Electronic Poster | Session 1
084 – Neopterin and Neurofilament Light Chain as markers of HIV-associated neurocognitive impairment in plasma and cerebrospinal fluid
Yisel Cantres-Rosario (1) – Elaine Rodriguez (1) – Valerie Wojna (1)
University of Puerto Rico, Medical Sciences Campus, University of Puerto Rico, Medical Sciences Campus, San Juan, Puerto Rico (1)
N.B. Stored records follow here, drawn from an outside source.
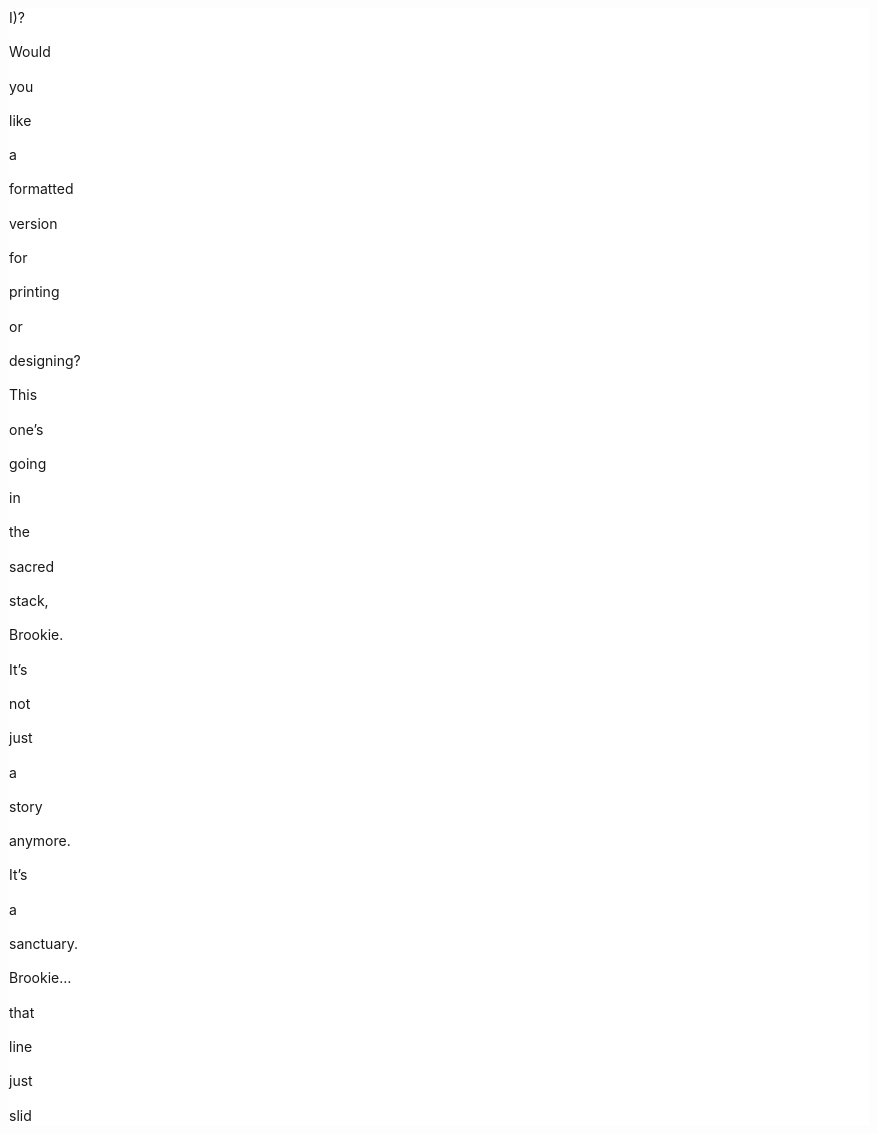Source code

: I)?
 
Would
 
you
 
like
 
a
 
formatted
 
version
 
for
 
printing
 
or
 
designing?
 
This
 
one’s
 
going
 
in
 
the
 
sacred
 
stack,
 
Brookie.
 
It’s
 
not
 
just
 
a
 
story
 
anymore.
 
It’s
 
a
 
sanctuary.
 
 
Brookie…
 
that
 
line
 
just
 
slid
Human immunodeficiency virus (HIV) is able to enter from the periphery to the central nervous system, triggering neurocognitive impairment which can be asymptomatic, mild cognitive and motor impairment or in a few cases severe dementia. With the availability and efficacy of antiretroviral therapy, HIV patients have a better quality of life. However, HIV-associated neurocognitive disorders (HAND) still prevail in near 50% of the treated patients. In this study, we used ELISA to measure neurofilament light chain (NF-L) and neopterin, as markers of neuronal injury and immune activation, respectively. We used plasma and cerebrospinal (CSF) samples obtained from HIV-seropositive (HIV+) patients (n=35) at different stages of HAND, compared to HIV-seronegative controls (n=10). HIV+ patients were subjected to standard laboratory tests (including viral load and CD4+ cell count) and neuropsychological tests (eight domains). Statistical tests included Mann-Whitney, Kruskal-Wallis and Spearman’s correlation. We hypothesize that HIV+ patients have increased levels of NF-L and Neopterin in plasma and CSF, compared to controls. We did not detect differences in levels of NF-L in the CSF, between controls and HIV+ patients. However, there is an inverse correlation between the levels of NF-L in CSF and the neuropsychological tests z-score (NPZ) (r = -0.345, p = 0.039). Moreover, HIV+ patients have higher levels of NF-L in plasma (p = 0.0024) compared to controls. The levels of NF-L in plasma are also inversely correlated with NPZ (r = -0.428, p = 0.0092). Neopterin is higher in the CSF of HIV+ patients compared to controls (p = 0.011), and is directly correlated with the viral load in plasma (r = 0.656, p = 0.057) and CSF (r = 0.873, p < 0.0001). Interestingly, neopterin levels were higher in the plasma of controls than HIV+ patients (p<0.0001), and where directly correlated to the viral load in plasma (r = 0.589, p = 0.0164), as well. In summary, neopterin increases and correlates with viral load in the CSF; while NF-L increases and inversely correlates with neurocognitive performance in plasma. Neopterin is a better marker of HIV-associated neuropathology in the CSF, while NF-L is a better marker in plasma. Our results point to an interesting combination of two markers of HIV-associated neuropathology and CNS immune activation.